I really felt like you were too nice :smthumbup: The type that ignores her own needs for others. I have been there and it is a very frustrating position to be in. No one really respects you for that, and they don't appreciate it either. Your husband proved that. Thats why I said what I did. You only get one life, you deserve happiness. Try putting yourself first for a change. Take care of yourself, and really think about why you would suffer instead of hurting him. What makes him more important than yourself? Anybody that loves you would not want you to be unhappy for the sake of their happiness. My first husband was so controlling and abusive. I remember not wanting to leave because I felt sorry for him. He was abused as a child and it was very hard for me to see him as a grown man (strangely enough). I always saw this 6 yr old boy being thrown across the room.

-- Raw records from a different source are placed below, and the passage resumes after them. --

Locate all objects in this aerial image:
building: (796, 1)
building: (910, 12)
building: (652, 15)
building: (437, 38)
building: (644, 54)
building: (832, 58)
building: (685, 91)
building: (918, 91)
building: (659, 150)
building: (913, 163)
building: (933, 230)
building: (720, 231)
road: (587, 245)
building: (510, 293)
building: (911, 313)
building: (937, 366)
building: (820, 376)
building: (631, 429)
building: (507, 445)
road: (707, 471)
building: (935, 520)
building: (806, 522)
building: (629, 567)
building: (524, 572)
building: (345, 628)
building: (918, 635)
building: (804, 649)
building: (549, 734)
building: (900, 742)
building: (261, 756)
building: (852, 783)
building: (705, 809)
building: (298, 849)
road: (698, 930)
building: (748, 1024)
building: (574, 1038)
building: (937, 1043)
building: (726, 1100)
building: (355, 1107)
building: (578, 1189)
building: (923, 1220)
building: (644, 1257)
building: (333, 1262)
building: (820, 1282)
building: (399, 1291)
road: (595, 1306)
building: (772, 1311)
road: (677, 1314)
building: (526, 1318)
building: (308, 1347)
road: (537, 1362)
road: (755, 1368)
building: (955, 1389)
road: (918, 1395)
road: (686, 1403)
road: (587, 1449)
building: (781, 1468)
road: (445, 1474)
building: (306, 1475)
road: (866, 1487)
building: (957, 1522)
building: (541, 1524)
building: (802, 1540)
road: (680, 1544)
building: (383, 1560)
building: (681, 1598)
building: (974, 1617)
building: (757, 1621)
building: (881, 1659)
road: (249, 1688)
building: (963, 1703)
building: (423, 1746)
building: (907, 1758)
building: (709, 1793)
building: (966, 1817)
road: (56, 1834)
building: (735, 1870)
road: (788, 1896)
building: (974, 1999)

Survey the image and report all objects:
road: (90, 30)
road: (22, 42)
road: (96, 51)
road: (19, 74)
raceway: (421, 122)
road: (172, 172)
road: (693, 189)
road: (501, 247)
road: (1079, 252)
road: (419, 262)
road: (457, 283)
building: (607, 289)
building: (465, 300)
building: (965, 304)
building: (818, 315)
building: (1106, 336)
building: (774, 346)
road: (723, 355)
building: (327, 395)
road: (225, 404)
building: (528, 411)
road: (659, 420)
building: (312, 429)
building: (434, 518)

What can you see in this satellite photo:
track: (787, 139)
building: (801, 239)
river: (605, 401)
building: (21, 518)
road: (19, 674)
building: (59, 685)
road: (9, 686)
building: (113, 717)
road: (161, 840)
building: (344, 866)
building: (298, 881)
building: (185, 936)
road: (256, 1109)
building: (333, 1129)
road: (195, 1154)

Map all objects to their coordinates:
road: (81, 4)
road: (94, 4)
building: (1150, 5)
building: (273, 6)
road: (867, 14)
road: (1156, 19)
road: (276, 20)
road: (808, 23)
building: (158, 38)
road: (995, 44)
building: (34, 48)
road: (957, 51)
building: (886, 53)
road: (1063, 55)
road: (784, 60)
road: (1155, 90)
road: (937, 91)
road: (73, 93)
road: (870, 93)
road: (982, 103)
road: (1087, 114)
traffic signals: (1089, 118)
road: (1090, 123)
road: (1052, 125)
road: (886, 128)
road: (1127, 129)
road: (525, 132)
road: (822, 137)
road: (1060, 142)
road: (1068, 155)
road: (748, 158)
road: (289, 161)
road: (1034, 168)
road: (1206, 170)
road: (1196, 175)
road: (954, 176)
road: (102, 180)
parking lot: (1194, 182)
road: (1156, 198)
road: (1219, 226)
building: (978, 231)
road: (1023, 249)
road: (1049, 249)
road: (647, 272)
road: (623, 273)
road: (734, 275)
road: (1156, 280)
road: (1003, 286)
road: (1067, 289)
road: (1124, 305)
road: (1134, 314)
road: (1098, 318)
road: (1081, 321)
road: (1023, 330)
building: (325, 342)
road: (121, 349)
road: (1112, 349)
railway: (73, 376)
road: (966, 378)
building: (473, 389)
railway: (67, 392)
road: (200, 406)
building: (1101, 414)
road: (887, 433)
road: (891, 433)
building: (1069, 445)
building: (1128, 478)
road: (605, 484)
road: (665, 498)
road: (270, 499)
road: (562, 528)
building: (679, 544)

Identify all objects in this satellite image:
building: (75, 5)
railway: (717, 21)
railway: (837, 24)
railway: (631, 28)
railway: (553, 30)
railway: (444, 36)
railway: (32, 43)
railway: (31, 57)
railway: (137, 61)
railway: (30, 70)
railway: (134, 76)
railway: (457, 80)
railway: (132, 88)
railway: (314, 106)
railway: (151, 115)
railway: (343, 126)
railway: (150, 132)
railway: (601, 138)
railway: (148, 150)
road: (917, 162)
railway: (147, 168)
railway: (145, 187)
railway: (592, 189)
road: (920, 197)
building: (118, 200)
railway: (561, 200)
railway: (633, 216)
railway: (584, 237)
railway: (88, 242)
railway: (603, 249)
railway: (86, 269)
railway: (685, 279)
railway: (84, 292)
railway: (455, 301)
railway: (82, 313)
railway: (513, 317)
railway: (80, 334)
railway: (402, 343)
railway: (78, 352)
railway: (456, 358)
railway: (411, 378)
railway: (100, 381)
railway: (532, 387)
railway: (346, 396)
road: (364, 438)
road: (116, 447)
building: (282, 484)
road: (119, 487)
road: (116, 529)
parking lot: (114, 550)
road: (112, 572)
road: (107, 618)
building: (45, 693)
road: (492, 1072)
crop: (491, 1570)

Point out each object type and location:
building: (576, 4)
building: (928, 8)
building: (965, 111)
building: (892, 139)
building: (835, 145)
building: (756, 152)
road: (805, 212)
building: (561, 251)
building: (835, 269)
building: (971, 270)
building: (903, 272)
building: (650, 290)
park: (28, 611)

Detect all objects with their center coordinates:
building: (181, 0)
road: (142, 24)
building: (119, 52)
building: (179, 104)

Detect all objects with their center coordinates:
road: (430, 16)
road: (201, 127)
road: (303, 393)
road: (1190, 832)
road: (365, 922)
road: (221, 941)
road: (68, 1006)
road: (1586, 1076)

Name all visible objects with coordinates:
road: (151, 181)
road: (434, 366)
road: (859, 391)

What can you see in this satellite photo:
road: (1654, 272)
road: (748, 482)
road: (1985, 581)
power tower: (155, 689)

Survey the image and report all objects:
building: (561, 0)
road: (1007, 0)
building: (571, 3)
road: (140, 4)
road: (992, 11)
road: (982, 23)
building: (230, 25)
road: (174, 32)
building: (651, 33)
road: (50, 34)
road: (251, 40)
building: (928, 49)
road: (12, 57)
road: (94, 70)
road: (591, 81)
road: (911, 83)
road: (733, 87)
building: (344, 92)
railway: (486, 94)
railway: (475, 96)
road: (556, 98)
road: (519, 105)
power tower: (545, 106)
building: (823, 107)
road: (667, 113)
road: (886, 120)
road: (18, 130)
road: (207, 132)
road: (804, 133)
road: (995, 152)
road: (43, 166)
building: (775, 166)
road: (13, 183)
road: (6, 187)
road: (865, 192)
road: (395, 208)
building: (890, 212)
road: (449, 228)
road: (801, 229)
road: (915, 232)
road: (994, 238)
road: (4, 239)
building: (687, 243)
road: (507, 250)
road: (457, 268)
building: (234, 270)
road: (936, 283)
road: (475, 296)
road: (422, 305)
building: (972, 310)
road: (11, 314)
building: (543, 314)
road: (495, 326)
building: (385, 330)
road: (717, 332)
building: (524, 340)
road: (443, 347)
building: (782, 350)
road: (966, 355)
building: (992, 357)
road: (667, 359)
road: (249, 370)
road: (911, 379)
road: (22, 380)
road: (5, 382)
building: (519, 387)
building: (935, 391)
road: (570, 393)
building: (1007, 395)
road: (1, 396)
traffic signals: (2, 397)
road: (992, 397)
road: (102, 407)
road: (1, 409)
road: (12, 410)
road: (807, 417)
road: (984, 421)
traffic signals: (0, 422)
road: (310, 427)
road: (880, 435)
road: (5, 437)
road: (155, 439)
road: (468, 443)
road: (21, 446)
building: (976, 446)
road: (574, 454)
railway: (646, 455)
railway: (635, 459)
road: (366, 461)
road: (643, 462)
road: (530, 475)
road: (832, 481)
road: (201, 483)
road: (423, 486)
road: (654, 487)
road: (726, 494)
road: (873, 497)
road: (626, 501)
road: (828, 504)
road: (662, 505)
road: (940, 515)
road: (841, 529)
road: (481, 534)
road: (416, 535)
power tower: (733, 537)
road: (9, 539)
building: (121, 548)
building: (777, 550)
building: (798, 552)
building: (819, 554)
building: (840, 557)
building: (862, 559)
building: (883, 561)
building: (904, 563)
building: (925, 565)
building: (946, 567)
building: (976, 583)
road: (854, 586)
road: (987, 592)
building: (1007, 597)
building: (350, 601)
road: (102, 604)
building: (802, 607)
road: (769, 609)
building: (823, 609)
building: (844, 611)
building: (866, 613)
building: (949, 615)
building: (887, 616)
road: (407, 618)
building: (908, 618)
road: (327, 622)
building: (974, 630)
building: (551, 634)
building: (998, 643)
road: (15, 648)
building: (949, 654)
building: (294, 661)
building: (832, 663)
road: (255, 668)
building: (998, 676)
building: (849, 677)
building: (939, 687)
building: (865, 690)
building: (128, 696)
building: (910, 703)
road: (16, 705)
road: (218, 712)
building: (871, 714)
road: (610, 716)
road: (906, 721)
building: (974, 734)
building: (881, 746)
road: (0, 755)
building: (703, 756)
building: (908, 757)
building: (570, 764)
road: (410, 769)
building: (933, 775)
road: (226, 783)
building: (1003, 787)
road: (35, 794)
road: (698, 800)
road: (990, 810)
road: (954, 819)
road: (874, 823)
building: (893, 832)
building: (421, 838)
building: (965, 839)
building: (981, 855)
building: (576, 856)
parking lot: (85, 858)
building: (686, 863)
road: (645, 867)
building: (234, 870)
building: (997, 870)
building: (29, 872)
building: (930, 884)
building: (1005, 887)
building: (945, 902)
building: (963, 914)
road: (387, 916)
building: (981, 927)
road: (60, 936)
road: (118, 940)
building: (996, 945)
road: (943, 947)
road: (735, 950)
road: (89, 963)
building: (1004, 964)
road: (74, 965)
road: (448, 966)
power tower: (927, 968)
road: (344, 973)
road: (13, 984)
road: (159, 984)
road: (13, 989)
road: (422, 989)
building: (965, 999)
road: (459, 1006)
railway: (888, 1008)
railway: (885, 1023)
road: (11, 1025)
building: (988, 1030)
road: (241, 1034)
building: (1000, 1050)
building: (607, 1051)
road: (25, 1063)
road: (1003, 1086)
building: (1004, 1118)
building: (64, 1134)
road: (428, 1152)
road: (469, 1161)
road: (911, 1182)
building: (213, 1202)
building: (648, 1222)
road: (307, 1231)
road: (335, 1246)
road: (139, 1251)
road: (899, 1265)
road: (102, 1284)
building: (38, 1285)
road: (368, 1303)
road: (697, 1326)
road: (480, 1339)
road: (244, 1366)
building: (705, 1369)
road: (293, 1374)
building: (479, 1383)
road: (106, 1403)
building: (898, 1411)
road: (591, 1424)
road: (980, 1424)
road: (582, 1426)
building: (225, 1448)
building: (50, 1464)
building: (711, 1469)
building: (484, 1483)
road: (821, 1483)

I made excuses and empty vows of being the one person he could count on. Truth is, he was an adult, and he had to get help. He wouldn't so me and my 9 month old son left. He has married again, no other children, and has abandoned our son who is now 17. I am glad I didn't waste my whole life on him. I am also glad my son wasn't raised in such an angry home. My son has suffered a lot from his father not being a Dad. I hurt for my son, but I can't make his father be a Dad. So you can want something so bad for someone, but really it is up to them, you really can't change them. You have to put yourself before him, period. Go get your happiness, and if he gets help and you still feel like giving it a go then by all means. I surely wouldn't expect it to happen anytime soon, and probably impossible for you to be in the same home while he gets help. It's funny your reasoning of not wanting to be alone as to why you are still with him. I used to feel the same way. Trust me......you will love having your freedom. You will love having your own mind, and own views. It is horrible to be controlled by another person. It was actually very difficult for me to remarry because I loved my independence and being my own boss so to speak. My husband is not abusive, so I don't feel like a prisoner, but I sure did back in my first marriage. If your literally scared to live by yourself I suggest an English Mastiff, lol.


----------